Where do I stand? I don't know. I'm not a very good Roman Catholic, and I question many of the beliefs of the faith in which I was raised, yet I'm prepared to allow that there may be forces in the universe of which we humans know nothing. Just because I can't perceive something, doesn't mean that it doesn't exist. If I were deaf, I could hear no sounds, yet the sound waves would still be there for those with the ability to perceive them. In that sense, I am neither an atheist nor an agnostic.
I don't believe that any one religion has a monopoly on truth.
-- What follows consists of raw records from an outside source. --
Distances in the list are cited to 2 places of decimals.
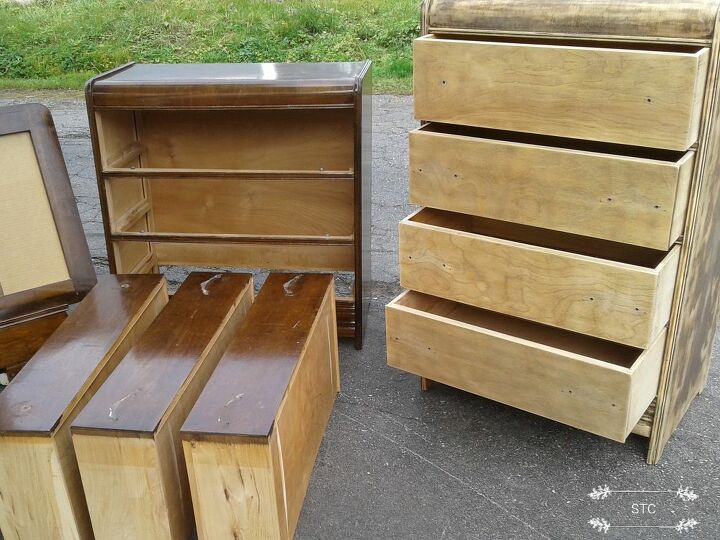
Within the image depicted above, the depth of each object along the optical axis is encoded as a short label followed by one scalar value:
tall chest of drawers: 1.81
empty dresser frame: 2.60
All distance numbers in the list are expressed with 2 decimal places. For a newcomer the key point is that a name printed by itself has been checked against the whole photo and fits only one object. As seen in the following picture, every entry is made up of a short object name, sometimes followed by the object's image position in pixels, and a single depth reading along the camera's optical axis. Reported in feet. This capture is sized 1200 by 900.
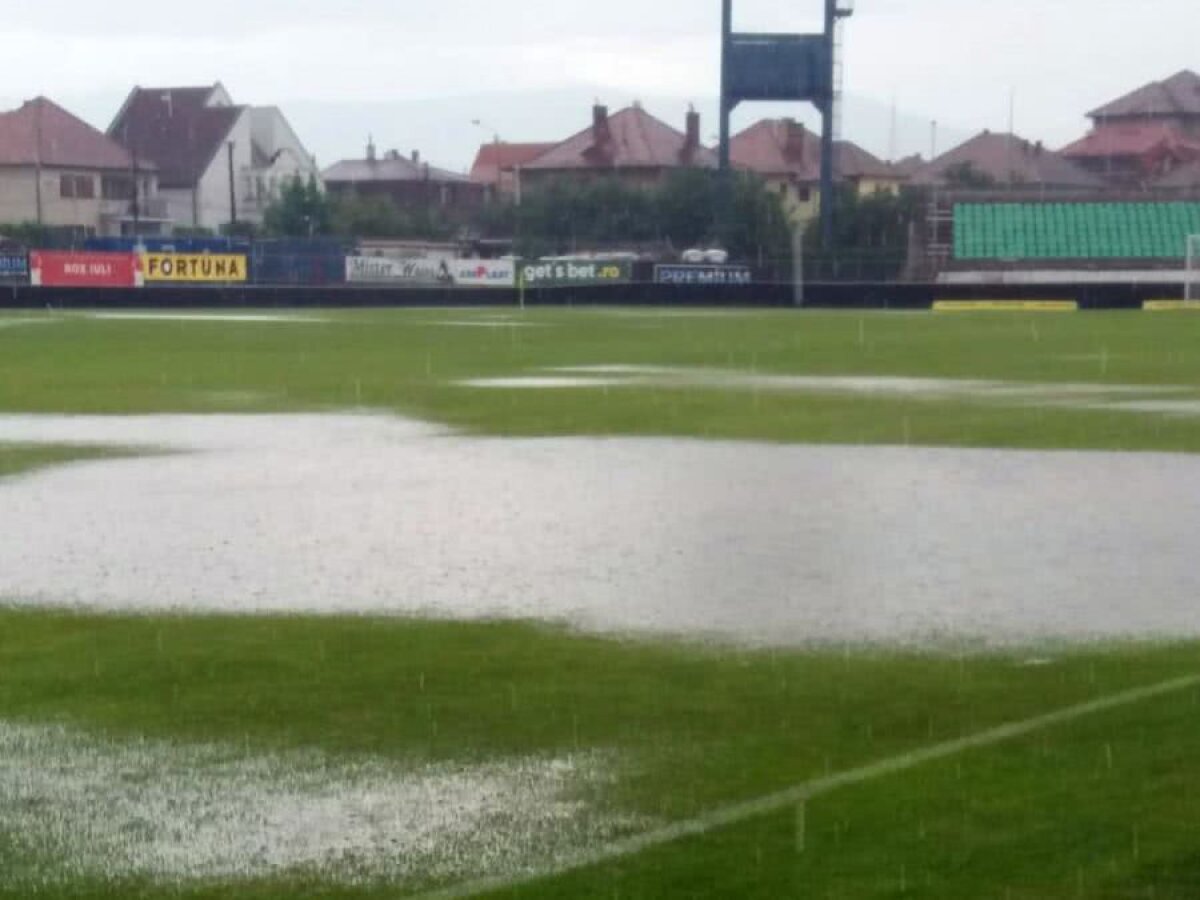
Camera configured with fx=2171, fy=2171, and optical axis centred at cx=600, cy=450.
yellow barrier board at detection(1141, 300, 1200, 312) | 206.04
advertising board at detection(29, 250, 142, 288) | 229.25
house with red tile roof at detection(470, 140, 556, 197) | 447.83
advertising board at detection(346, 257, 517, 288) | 250.98
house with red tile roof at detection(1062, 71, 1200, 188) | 432.25
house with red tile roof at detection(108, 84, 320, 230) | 389.80
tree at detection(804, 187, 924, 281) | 295.07
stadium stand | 284.82
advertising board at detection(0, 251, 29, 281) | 228.63
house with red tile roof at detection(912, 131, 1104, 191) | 416.26
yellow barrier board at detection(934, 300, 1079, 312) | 208.64
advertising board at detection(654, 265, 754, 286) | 240.12
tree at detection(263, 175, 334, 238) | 331.16
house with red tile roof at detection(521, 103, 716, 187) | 403.95
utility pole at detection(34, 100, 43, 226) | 312.29
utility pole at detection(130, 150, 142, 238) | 329.70
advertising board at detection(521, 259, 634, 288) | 249.75
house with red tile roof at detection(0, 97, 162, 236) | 339.36
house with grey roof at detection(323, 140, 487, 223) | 433.07
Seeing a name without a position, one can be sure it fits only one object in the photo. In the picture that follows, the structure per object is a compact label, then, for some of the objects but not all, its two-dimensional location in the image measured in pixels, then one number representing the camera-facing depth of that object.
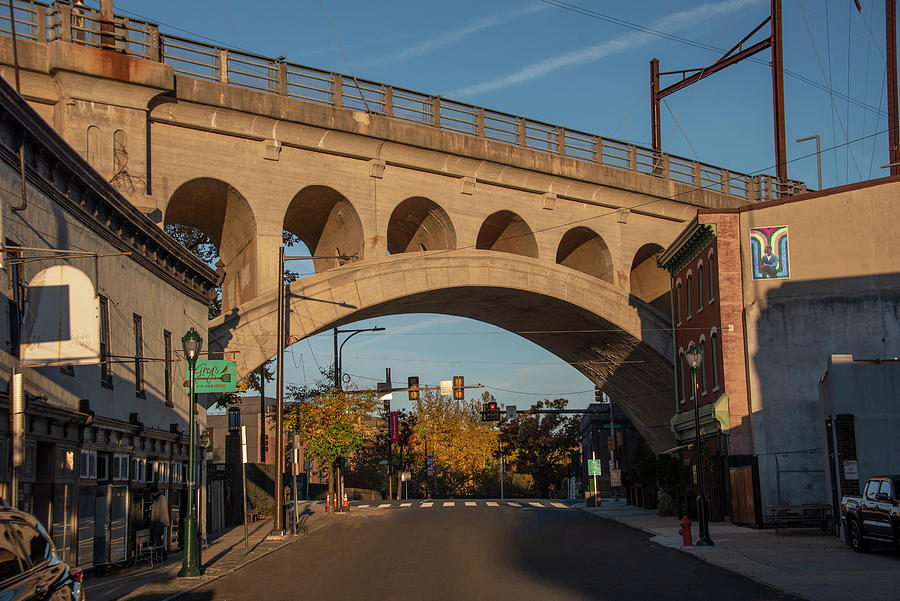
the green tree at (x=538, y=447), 95.94
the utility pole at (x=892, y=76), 45.66
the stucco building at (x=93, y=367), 17.30
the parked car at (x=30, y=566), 9.02
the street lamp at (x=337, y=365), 54.05
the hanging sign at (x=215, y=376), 24.53
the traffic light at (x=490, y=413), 55.88
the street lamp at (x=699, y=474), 26.59
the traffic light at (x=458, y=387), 51.12
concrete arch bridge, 31.64
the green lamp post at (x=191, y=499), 20.50
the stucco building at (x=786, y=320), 34.69
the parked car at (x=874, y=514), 20.77
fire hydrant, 26.69
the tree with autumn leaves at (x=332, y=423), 49.03
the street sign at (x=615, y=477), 55.59
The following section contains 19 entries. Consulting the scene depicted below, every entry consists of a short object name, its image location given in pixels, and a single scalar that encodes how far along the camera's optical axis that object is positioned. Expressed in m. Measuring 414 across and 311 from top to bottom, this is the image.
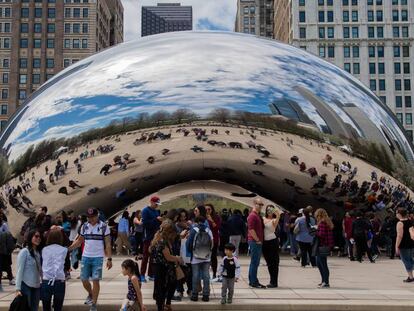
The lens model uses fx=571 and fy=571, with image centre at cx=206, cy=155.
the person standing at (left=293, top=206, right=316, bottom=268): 10.80
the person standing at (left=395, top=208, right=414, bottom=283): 9.36
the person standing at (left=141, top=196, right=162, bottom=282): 8.14
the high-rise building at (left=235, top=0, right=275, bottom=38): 118.81
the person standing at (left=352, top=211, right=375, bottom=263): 12.14
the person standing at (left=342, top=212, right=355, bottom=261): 12.47
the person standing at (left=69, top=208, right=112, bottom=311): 6.63
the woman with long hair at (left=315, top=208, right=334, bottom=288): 8.25
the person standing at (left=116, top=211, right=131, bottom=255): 11.59
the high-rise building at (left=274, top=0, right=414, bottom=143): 75.50
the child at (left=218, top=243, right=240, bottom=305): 6.75
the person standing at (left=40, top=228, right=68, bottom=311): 5.80
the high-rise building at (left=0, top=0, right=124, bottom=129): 80.81
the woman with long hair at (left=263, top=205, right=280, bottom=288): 8.13
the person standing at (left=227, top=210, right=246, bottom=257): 10.22
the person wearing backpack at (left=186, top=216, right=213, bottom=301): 7.13
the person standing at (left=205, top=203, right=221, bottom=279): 8.70
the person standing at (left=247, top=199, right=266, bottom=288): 8.07
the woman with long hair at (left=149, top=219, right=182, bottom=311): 6.37
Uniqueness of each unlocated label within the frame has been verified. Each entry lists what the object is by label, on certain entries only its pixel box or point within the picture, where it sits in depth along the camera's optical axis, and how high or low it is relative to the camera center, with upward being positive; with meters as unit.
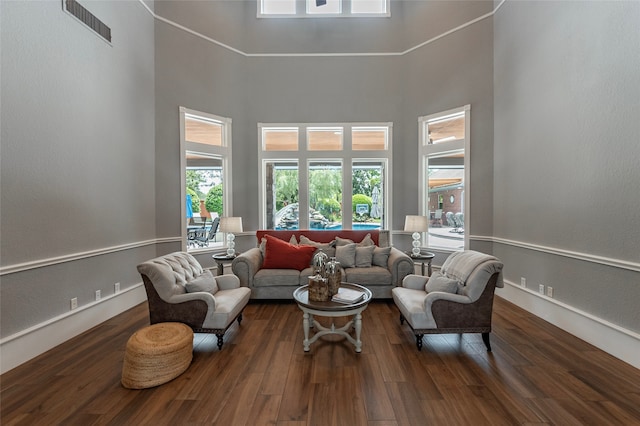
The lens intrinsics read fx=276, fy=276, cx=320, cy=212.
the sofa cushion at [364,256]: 4.28 -0.79
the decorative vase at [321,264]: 2.87 -0.63
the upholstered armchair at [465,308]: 2.68 -1.01
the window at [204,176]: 5.00 +0.57
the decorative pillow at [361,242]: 4.52 -0.60
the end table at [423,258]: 4.45 -0.86
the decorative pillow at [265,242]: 4.48 -0.61
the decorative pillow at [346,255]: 4.23 -0.77
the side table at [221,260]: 4.41 -0.87
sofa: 4.04 -0.90
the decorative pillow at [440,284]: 2.82 -0.84
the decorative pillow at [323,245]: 4.48 -0.66
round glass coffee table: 2.59 -1.00
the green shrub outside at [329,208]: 5.86 -0.06
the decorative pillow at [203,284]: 2.85 -0.84
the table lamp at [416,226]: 4.61 -0.35
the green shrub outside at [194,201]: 5.14 +0.08
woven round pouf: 2.16 -1.22
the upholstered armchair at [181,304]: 2.69 -0.97
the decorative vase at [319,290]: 2.78 -0.85
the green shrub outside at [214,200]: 5.35 +0.11
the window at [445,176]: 4.99 +0.55
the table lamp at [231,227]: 4.57 -0.36
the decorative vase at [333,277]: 2.84 -0.74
I think that they share many common ideas and that, in the end, they all strive for the same fundamental goal; the promotion of good over evil; but they waste too much time and energy bickering about the details.
I believe that good makes more sense than evil, because good leads to harmony whereas evil leads to chaos; therefore it is incumbent upon each of us to try to improve this world in any way that we can.
I don't know what, if anything, lies beyond death, but I believe it will take care of itself as long as I stay true to myself and my beliefs. If there's nothing beyond death, then I will neither know nor care after I die. If there is more, then I will discover it with the same fascination with which I've discovered this world since being born into it.
So, getting back to my original question, why was I in church last Sunday? Because I need to feed my spirituality somehow and, for all of its imperfections, the faith in which I was raised still accomplishes that. Once in a while, I still find ideas there that are worth meditating upon.
If I some day find myself standing in judgement before God, I will not say "I believed", nor will I say "I disbelieved". I will say "I didn't know, but I did the best I could with what I was given, and I tried to treat others the way I would want to be treated, most of the time, anyway." I don't think I would much care for a God that would condemn me for that.